■ **RAW DATA**

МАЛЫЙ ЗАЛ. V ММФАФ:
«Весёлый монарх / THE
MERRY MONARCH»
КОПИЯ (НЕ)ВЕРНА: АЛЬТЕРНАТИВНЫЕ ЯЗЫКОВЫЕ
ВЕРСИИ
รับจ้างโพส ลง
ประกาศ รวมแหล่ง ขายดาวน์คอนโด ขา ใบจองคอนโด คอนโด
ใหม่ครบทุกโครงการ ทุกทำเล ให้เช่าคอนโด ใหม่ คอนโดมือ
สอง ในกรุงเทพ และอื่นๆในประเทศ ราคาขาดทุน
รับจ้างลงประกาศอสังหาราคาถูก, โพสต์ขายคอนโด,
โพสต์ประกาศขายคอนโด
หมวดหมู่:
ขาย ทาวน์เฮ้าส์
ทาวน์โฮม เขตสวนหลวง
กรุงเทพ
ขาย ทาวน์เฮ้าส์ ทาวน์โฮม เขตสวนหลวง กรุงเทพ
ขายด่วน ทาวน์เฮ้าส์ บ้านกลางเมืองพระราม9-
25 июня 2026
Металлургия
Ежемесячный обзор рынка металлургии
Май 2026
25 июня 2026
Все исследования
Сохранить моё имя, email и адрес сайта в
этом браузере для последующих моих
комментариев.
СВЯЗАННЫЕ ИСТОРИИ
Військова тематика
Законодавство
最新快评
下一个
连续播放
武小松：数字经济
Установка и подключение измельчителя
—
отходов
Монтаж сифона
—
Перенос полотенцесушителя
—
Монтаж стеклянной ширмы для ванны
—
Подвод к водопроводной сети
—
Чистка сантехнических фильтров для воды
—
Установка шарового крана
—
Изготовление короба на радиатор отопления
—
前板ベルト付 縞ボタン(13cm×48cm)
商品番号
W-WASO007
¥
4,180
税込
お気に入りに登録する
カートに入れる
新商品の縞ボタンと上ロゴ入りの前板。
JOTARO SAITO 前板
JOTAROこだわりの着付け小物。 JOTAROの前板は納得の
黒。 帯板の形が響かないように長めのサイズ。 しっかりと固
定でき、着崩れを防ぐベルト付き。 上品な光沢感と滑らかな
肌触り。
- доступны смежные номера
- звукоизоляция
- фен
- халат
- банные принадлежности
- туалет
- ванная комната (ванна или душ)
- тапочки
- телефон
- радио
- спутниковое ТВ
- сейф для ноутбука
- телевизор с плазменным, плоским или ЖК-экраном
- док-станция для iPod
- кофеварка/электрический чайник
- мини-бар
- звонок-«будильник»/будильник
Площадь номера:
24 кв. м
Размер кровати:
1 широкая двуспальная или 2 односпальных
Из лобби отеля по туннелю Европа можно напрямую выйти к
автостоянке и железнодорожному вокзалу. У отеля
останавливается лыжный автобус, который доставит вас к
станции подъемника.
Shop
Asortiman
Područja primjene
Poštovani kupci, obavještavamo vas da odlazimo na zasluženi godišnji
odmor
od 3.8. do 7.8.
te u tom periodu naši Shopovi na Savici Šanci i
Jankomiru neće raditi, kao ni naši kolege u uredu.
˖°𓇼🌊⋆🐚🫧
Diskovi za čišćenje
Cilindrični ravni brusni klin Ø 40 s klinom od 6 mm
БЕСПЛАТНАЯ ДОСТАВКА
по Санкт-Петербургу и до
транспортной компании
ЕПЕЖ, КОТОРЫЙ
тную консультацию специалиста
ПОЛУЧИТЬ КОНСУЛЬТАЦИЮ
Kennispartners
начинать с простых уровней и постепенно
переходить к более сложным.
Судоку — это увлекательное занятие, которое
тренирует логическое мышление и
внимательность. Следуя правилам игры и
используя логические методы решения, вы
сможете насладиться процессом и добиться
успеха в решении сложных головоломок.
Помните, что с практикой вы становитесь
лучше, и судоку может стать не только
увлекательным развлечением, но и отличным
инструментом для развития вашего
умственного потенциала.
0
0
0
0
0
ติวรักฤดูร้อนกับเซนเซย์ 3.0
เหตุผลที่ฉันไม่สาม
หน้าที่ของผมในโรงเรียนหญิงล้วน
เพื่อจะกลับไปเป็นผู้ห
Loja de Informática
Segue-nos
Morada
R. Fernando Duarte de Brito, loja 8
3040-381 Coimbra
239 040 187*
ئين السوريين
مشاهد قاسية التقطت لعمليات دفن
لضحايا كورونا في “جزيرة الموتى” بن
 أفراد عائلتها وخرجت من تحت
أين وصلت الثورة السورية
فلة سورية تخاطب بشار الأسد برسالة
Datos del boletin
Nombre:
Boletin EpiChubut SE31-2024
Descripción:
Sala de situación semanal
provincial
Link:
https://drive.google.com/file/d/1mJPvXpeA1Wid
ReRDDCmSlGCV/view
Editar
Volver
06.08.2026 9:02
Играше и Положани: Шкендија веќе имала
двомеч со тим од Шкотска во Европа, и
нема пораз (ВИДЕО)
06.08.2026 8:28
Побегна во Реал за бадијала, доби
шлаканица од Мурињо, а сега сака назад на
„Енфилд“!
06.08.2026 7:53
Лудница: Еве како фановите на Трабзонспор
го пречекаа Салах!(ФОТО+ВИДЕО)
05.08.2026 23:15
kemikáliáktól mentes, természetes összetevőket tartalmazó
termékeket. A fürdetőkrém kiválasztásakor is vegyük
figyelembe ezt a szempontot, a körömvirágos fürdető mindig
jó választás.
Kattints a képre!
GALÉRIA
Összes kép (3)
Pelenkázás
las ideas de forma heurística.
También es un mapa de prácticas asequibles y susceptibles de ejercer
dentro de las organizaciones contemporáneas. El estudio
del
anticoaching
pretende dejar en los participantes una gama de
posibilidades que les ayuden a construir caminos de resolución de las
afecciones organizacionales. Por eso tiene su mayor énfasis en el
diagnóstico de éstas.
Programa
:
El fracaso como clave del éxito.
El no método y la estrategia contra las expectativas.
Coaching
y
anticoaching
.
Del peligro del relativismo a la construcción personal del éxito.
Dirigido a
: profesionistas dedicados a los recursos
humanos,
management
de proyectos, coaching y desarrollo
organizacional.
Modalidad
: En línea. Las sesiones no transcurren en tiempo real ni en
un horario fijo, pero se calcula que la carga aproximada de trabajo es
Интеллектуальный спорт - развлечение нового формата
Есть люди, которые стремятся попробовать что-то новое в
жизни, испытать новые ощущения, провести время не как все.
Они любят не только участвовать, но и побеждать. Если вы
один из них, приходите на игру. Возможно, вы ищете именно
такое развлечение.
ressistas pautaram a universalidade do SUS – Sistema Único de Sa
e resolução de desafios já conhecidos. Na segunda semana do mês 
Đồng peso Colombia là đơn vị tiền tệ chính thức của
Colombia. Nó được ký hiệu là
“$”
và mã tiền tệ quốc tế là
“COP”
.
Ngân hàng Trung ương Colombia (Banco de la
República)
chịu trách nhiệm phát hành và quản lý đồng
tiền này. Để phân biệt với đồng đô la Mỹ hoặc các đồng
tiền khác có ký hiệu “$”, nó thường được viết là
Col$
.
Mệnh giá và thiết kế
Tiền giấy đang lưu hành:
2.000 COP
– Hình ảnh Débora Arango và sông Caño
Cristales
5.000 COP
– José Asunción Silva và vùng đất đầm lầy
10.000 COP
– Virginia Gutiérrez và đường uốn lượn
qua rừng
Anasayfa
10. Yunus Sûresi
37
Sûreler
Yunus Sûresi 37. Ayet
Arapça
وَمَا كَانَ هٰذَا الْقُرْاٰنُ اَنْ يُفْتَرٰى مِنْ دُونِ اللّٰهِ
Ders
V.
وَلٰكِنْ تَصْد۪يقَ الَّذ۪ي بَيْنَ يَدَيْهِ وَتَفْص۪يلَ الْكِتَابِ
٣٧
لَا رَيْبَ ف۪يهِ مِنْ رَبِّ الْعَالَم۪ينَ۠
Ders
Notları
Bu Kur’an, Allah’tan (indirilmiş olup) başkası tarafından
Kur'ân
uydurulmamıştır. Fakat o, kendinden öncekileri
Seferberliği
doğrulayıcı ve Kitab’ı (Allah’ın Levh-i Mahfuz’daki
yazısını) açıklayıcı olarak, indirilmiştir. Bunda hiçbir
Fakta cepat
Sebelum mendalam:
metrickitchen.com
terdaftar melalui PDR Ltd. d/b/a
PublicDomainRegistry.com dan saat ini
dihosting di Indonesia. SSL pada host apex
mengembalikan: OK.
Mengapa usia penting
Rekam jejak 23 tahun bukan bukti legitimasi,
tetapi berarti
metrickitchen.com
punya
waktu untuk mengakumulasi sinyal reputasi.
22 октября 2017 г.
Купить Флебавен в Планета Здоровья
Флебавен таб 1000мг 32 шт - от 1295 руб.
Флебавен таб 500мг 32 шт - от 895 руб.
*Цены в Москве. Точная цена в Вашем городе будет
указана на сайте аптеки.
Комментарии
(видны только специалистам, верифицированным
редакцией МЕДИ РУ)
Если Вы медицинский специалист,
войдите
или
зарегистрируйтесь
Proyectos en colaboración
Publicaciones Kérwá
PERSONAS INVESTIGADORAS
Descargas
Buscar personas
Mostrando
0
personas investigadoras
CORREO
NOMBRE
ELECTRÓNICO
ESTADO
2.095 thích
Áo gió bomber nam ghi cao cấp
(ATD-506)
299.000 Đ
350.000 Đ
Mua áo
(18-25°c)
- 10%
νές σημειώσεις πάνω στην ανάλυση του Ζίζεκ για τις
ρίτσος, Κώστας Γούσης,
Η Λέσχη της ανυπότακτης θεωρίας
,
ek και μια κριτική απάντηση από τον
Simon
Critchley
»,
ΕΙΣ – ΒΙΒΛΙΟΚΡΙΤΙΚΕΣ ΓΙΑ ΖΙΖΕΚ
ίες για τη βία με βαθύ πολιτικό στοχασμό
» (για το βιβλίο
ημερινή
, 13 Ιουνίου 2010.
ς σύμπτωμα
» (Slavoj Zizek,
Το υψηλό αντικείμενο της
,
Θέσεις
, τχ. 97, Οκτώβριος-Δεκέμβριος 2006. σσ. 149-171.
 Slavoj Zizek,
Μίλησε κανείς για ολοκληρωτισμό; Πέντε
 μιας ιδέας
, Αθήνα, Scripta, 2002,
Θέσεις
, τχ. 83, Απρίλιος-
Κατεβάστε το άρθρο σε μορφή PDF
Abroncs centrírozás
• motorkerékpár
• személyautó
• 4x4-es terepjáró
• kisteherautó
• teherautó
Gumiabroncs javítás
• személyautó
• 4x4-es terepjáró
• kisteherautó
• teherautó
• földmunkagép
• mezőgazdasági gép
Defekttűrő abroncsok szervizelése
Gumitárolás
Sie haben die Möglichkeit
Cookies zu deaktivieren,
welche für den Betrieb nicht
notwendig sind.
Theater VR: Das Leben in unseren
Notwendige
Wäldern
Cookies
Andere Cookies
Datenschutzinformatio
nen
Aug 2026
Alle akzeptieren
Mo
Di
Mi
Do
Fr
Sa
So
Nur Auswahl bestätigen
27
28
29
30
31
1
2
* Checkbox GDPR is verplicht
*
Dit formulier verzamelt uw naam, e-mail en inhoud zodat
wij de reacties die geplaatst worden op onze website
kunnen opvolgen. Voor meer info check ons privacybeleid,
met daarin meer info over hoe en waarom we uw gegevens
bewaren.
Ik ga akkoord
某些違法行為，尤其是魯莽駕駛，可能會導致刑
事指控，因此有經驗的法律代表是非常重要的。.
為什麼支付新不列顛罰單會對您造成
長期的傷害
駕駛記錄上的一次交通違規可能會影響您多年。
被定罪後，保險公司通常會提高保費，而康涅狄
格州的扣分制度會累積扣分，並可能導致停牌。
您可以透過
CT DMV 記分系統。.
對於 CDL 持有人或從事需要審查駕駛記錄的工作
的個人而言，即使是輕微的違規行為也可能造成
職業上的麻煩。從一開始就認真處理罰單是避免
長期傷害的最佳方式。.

■ **TO-DO ITEM**
Reproduce the entries line for line, beginning with the first line and ending with the line that contains "Подвод к водопроводной сети", including that line.

■ **TASK OUTPUT**
МАЛЫЙ ЗАЛ. V ММФАФ:
«Весёлый монарх / THE
MERRY MONARCH»
КОПИЯ (НЕ)ВЕРНА: АЛЬТЕРНАТИВНЫЕ ЯЗЫКОВЫЕ
ВЕРСИИ
รับจ้างโพส ลง
ประกาศ รวมแหล่ง ขายดาวน์คอนโด ขา ใบจองคอนโด คอนโด
ใหม่ครบทุกโครงการ ทุกทำเล ให้เช่าคอนโด ใหม่ คอนโดมือ
สอง ในกรุงเทพ และอื่นๆในประเทศ ราคาขาดทุน
รับจ้างลงประกาศอสังหาราคาถูก, โพสต์ขายคอนโด,
โพสต์ประกาศขายคอนโด
หมวดหมู่:
ขาย ทาวน์เฮ้าส์
ทาวน์โฮม เขตสวนหลวง
กรุงเทพ
ขาย ทาวน์เฮ้าส์ ทาวน์โฮม เขตสวนหลวง กรุงเทพ
ขายด่วน ทาวน์เฮ้าส์ บ้านกลางเมืองพระราม9-
25 июня 2026
Металлургия
Ежемесячный обзор рынка металлургии
Май 2026
25 июня 2026
Все исследования
Сохранить моё имя, email и адрес сайта в
этом браузере для последующих моих
комментариев.
СВЯЗАННЫЕ ИСТОРИИ
Військова тематика
Законодавство
最新快评
下一个
连续播放
武小松：数字经济
Установка и подключение измельчителя
—
отходов
Монтаж сифона
—
Перенос полотенцесушителя
—
Монтаж стеклянной ширмы для ванны
—
Подвод к водопроводной сети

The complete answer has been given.